Seitdem Hugo Chavez und Evo Morales ihr Vorhaben angekündigt haben, in ihrem jeweiligen Land eine sozialistische Gesellschaftsordnung – "Sozialismus des 21. Jahrhunderts" genannt – aufzubauen, schauen alle Linken der Welt interessiert auf ihre Politik. Ich auch.
Die Politik von Chavez finde ich weniger interessant. Die üppigen Einnahmen aus Ölverkauf zugunsten der unteren Schichten zu verteilen, kann nur so lange gut gehen, wie die Ölvorkommen nicht erschöpft sind. Die sind aber erschöpflich. Das ist Petrosozialismus, der zweifellos absterben würde, wenn das Öl nicht mehr so reichlich fließt wie zur Zeit.
Glücklicherweise ist die bolivianische Konzeption des Sozialismus, trotz des gleichen Namens, sehr viel anders. Sie könnte auch Ökosozialismus genannt werden. Bolivien hat auch Öl und Gas, nicht aber soviel, dass auf deren Basis, durch Umverteilung der Exporteinnahmen von oben nach unten, eine kurzlebige sozialistische Gesellschaft aufgebaut werden könnte. Und das Land hat sehr viel Lithiumvorkommen. Es liegt unter den ausgedehnten Salzwüsten. Große Mengen von Lithium, das ein wichtiger Grundstoff für allerlei Batterien ist, können gewonnen und vermarktet werden, wenn die Autofahrer der Welt massenweise auf Elektroautos umsteigen. Aber, wenn der Strom für Hunderte von Millionen E-Autos von Kohlekraftwerken kommen soll, wäre das kein Gewinn für Pachamama, das bolivianische Wort für Mutter Erde. Und es sieht nicht so aus, dass erneuerbare Energien bald die konventionellen Energien ersetzen könnten.
Vielleicht haben die Indio-Führer Boliviens das verstanden. Der Außenminister des Landes, David Choquehuanca, sagte einer Gruppe von deutschen Journalisten: "Wir wollen nicht besser, sondern gut leben". Dieses Prinzip – gutes Leben statt Jagd nach Wohlstand – öffnet die Möglichkeit für einen neu konzipierten Sozialismus, nämlich Ökosozialismus. Choquehuanca sagte weiter: "Seit mehr als 500 Jahren … haben wir aufgehört, gut zu leben. Nun aber haben wir wieder zu uns gefunden, … wir sind wieder Menschen geworden, die nur den Gesetzen der Natur unterworfen sind."

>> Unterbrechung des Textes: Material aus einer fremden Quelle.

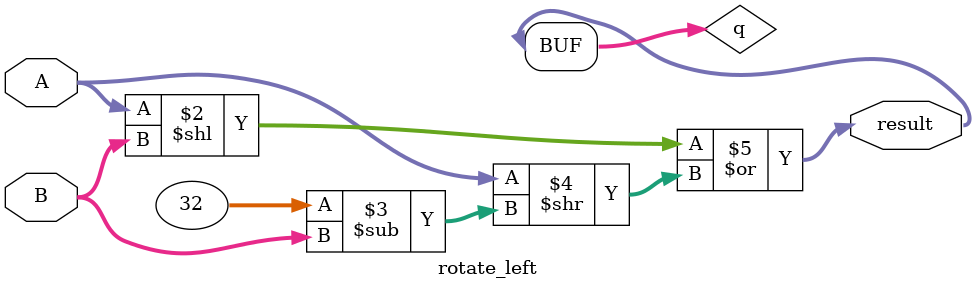
<source format=v>
module rotate_left (input [31:0] A, B, output [31:0] result);
	reg [31:0] q;
	always @ (A or B) begin
		q = (A << B) | (A >> 32-B);
	end
	assign result = q;
endmodule 
</source>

Ich hoffe, die Führer von Bolivien haben verstanden, was uns die Gesetze der Natur bei diesen Fragen aufnötigen. Die große Mehrheit der Ökonomen der Welt, inklusive der deutschen, haben das nicht verstanden. Sie träumen immer noch vom Segen des exponentiellen Wachstums. Ich hoffe, dass die bolivianische Führung verstanden hat, dass auf einer begrenzten Erde unbegrenztes Wirtschaftswachstum nicht möglich ist, dass Pachamama unmöglich 9 Milliarden Menschen tragen kann, ohne viele andere Arten aus ihrem Schoß zu vertreiben, dass eine wachsende industrielle Ökonomie unvermeidlich die Mutter Erde vergiftet.
Aber das gemeine Volk von Bolivien hat diese Gesetze der Natur offensichtlich noch nicht ganz verstanden. Darum gab es gewalttätige Proteste gegen die Entscheidung der Regierung, Benzinpreise nicht mehr durch untragbare Subventionen niedrig zu halten. Darum musste Evo Morales einen Besuch seiner Heimatstadt abbrechen. Die dortigen Bergarbeiter hatten ihn nämlich aus Protest gegen die Verteuerung wichtiger Lebensmittel ausgebuht. Dabei sehen die Bergarbeiter von z. B. Potosi mit eigenen Augen, dass die Minen, in denen einst riesige Mengen von Silber und Zinn gewonnen werden konnten, fast erschöpft sind.
Dass der Begriff "gutes Leben" abgekoppelt werden muss von mehr Konsum, ist wirklich schwer zu vermitteln. Glücklicherweise bemüht sich die bolivianische Führung darum. Eine deutsche Journalistin berichtet, dass ein Provinzgouverneur sich selbst das Gehalt gekürzt hat: er nimmt 12.000 statt 20.000 Bolivianos. Mehr brauche er nicht, sagte er. Er wolle das gute Leben für seine Leute, Gerechtigkeit nach 500 Jahren Rassisnus. Das ist eine sehr verschiedenartige Konzeption vom Sozialismus des 21. Jahrhunderts, eine sehr überzeugende.